----- Data for the task
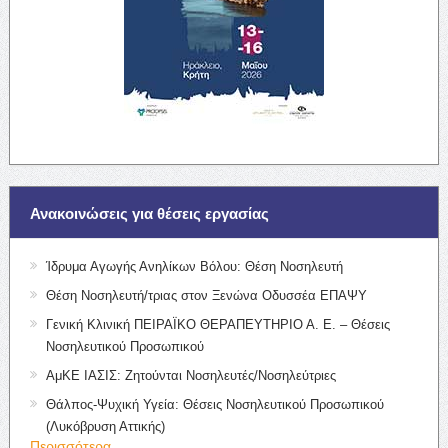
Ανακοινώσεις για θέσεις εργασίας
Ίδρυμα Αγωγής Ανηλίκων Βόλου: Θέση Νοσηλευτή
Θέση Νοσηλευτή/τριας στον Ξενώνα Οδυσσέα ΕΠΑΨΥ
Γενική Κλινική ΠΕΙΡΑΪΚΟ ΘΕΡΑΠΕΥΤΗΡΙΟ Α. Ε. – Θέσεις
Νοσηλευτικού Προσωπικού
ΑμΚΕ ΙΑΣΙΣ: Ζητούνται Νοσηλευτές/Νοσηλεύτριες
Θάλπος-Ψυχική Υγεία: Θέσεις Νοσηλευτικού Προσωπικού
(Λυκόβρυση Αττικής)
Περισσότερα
----------
----- Data for the task
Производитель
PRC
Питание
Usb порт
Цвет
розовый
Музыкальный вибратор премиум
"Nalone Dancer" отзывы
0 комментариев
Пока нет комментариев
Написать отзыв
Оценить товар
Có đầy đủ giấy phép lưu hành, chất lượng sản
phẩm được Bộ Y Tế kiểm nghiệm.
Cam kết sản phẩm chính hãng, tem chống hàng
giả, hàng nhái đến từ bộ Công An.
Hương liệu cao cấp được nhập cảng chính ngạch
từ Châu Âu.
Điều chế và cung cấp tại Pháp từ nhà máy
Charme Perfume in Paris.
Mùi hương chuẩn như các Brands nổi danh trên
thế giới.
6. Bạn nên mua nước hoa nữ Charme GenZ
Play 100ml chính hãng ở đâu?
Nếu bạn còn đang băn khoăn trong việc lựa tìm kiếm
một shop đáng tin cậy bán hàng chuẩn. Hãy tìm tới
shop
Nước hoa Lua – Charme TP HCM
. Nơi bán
----------
----- Data for the task
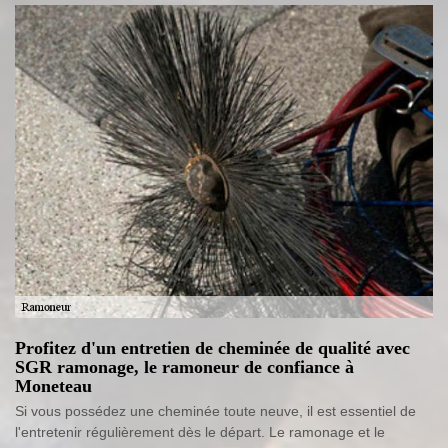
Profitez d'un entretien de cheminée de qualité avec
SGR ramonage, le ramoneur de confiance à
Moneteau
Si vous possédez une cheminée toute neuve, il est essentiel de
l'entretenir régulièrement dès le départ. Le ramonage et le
----------
*Task details:* Reproduce the lines of the data from the one containing "Ανακοινώσεις για θέσεις εργασίας" through the one containing "Περισσότερα", inclusive, with no changes.

*Exercise result:*
Ανακοινώσεις για θέσεις εργασίας
Ίδρυμα Αγωγής Ανηλίκων Βόλου: Θέση Νοσηλευτή
Θέση Νοσηλευτή/τριας στον Ξενώνα Οδυσσέα ΕΠΑΨΥ
Γενική Κλινική ΠΕΙΡΑΪΚΟ ΘΕΡΑΠΕΥΤΗΡΙΟ Α. Ε. – Θέσεις
Νοσηλευτικού Προσωπικού
ΑμΚΕ ΙΑΣΙΣ: Ζητούνται Νοσηλευτές/Νοσηλεύτριες
Θάλπος-Ψυχική Υγεία: Θέσεις Νοσηλευτικού Προσωπικού
(Λυκόβρυση Αττικής)
Περισσότερα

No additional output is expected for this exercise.